:: SET PROBLEM ::
Render every line of the entries below as a single numbered list, omitting any blank lines.

Extracted records
------------------------------------------------

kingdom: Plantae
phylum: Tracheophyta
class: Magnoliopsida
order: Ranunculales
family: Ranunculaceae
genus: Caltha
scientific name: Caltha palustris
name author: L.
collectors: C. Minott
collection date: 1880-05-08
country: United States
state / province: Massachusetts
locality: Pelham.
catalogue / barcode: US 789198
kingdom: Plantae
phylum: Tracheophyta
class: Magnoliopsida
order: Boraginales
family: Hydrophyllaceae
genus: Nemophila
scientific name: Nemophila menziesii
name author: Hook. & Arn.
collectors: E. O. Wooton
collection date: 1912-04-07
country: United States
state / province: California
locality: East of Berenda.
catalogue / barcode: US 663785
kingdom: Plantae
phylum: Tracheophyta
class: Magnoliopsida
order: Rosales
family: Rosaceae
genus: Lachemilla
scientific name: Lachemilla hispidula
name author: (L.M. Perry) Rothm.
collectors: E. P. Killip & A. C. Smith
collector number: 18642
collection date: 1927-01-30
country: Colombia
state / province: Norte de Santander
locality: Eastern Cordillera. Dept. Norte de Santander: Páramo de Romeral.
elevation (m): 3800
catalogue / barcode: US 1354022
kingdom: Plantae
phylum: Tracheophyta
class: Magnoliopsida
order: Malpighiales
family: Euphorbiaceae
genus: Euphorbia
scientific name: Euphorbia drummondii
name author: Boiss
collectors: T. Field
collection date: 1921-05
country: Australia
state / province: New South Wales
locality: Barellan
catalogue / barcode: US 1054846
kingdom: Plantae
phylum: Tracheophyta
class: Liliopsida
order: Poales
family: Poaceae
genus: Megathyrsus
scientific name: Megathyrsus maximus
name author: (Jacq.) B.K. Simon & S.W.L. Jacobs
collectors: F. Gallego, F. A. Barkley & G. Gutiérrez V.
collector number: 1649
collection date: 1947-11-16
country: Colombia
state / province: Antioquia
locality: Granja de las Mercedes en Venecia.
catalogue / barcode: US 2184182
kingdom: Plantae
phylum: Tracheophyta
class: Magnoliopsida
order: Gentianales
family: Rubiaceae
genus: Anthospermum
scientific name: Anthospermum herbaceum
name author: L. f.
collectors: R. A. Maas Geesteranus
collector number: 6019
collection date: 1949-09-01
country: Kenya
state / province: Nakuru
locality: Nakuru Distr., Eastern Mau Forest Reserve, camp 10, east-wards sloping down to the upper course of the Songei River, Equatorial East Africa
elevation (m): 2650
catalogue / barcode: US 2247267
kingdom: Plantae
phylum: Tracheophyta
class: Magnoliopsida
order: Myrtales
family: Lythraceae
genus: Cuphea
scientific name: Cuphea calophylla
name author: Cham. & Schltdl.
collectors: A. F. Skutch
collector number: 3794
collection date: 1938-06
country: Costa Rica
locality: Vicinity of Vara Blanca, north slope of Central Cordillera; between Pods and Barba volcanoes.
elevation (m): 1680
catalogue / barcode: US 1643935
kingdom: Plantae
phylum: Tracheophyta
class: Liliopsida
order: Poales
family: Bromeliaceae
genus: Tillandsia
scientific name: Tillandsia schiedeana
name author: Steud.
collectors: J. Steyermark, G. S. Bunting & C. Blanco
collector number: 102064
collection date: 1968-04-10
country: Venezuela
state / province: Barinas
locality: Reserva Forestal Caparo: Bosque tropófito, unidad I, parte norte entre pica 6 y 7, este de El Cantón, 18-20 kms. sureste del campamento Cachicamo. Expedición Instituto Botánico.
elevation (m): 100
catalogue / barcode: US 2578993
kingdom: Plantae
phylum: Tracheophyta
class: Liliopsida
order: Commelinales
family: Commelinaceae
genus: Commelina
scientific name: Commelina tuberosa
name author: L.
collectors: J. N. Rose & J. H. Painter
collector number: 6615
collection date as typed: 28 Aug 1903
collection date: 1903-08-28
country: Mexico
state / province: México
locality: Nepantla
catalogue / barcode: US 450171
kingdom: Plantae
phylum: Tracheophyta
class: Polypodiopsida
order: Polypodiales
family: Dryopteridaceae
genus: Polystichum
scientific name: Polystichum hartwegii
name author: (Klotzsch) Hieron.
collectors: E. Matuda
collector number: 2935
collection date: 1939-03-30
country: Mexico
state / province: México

------------------------------------------------

:: CORRECT RESULT ::
1. kingdom: Plantae
2. phylum: Tracheophyta
3. class: Magnoliopsida
4. order: Ranunculales
5. family: Ranunculaceae
6. genus: Caltha
7. scientific name: Caltha palustris
8. name author: L.
9. collectors: C. Minott
10. collection date: 1880-05-08
11. country: United States
12. state / province: Massachusetts
13. locality: Pelham.
14. catalogue / barcode: US 789198
15. kingdom: Plantae
16. phylum: Tracheophyta
17. class: Magnoliopsida
18. order: Boraginales
19. family: Hydrophyllaceae
20. genus: Nemophila
21. scientific name: Nemophila menziesii
22. name author: Hook. & Arn.
23. collectors: E. O. Wooton
24. collection date: 1912-04-07
25. country: United States
26. state / province: California
27. locality: East of Berenda.
28. catalogue / barcode: US 663785
29. kingdom: Plantae
30. phylum: Tracheophyta
31. class: Magnoliopsida
32. order: Rosales
33. family: Rosaceae
34. genus: Lachemilla
35. scientific name: Lachemilla hispidula
36. name author: (L.M. Perry) Rothm.
37. collectors: E. P. Killip & A. C. Smith
38. collector number: 18642
39. collection date: 1927-01-30
40. country: Colombia
41. state / province: Norte de Santander
42. locality: Eastern Cordillera. Dept. Norte de Santander: Páramo de Romeral.
43. elevation (m): 3800
44. catalogue / barcode: US 1354022
45. kingdom: Plantae
46. phylum: Tracheophyta
47. class: Magnoliopsida
48. order: Malpighiales
49. family: Euphorbiaceae
50. genus: Euphorbia
51. scientific name: Euphorbia drummondii
52. name author: Boiss
53. collectors: T. Field
54. collection date: 1921-05
55. country: Australia
56. state / province: New South Wales
57. locality: Barellan
58. catalogue / barcode: US 1054846
59. kingdom: Plantae
60. phylum: Tracheophyta
61. class: Liliopsida
62. order: Poales
63. family: Poaceae
64. genus: Megathyrsus
65. scientific name: Megathyrsus maximus
66. name author: (Jacq.) B.K. Simon & S.W.L. Jacobs
67. collectors: F. Gallego, F. A. Barkley & G. Gutiérrez V.
68. collector number: 1649
69. collection date: 1947-11-16
70. country: Colombia
71. state / province: Antioquia
72. locality: Granja de las Mercedes en Venecia.
73. catalogue / barcode: US 2184182
74. kingdom: Plantae
75. phylum: Tracheophyta
76. class: Magnoliopsida
77. order: Gentianales
78. family: Rubiaceae
79. genus: Anthospermum
80. scientific name: Anthospermum herbaceum
81. name author: L. f.
82. collectors: R. A. Maas Geesteranus
83. collector number: 6019
84. collection date: 1949-09-01
85. country: Kenya
86. state / province: Nakuru
87. locality: Nakuru Distr., Eastern Mau Forest Reserve, camp 10, east-wards sloping down to the upper course of the Songei River, Equatorial East Africa
88. elevation (m): 2650
89. catalogue / barcode: US 2247267
90. kingdom: Plantae
91. phylum: Tracheophyta
92. class: Magnoliopsida
93. order: Myrtales
94. family: Lythraceae
95. genus: Cuphea
96. scientific name: Cuphea calophylla
97. name author: Cham. & Schltdl.
98. collectors: A. F. Skutch
99. collector number: 3794
100. collection date: 1938-06
101. country: Costa Rica
102. locality: Vicinity of Vara Blanca, north slope of Central Cordillera; between Pods and Barba volcanoes.
103. elevation (m): 1680
104. catalogue / barcode: US 1643935
105. kingdom: Plantae
106. phylum: Tracheophyta
107. class: Liliopsida
108. order: Poales
109. family: Bromeliaceae
110. genus: Tillandsia
111. scientific name: Tillandsia schiedeana
112. name author: Steud.
113. collectors: J. Steyermark, G. S. Bunting & C. Blanco
114. collector number: 102064
115. collection date: 1968-04-10
116. country: Venezuela
117. state / province: Barinas
118. locality: Reserva Forestal Caparo: Bosque tropófito, unidad I, parte norte entre pica 6 y 7, este de El Cantón, 18-20 kms. sureste del campamento Cachicamo. Expedición Instituto Botánico.
119. elevation (m): 100
120. catalogue / barcode: US 2578993
121. kingdom: Plantae
122. phylum: Tracheophyta
123. class: Liliopsida
124. order: Commelinales
125. family: Commelinaceae
126. genus: Commelina
127. scientific name: Commelina tuberosa
128. name author: L.
129. collectors: J. N. Rose & J. H. Painter
130. collector number: 6615
131. collection date as typed: 28 Aug 1903
132. collection date: 1903-08-28
133. country: Mexico
134. state / province: México
135. locality: Nepantla
136. catalogue / barcode: US 450171
137. kingdom: Plantae
138. phylum: Tracheophyta
139. class: Polypodiopsida
140. order: Polypodiales
141. family: Dryopteridaceae
142. genus: Polystichum
143. scientific name: Polystichum hartwegii
144. name author: (Klotzsch) Hieron.
145. collectors: E. Matuda
146. collector number: 2935
147. collection date: 1939-03-30
148. country: Mexico
149. state / province: México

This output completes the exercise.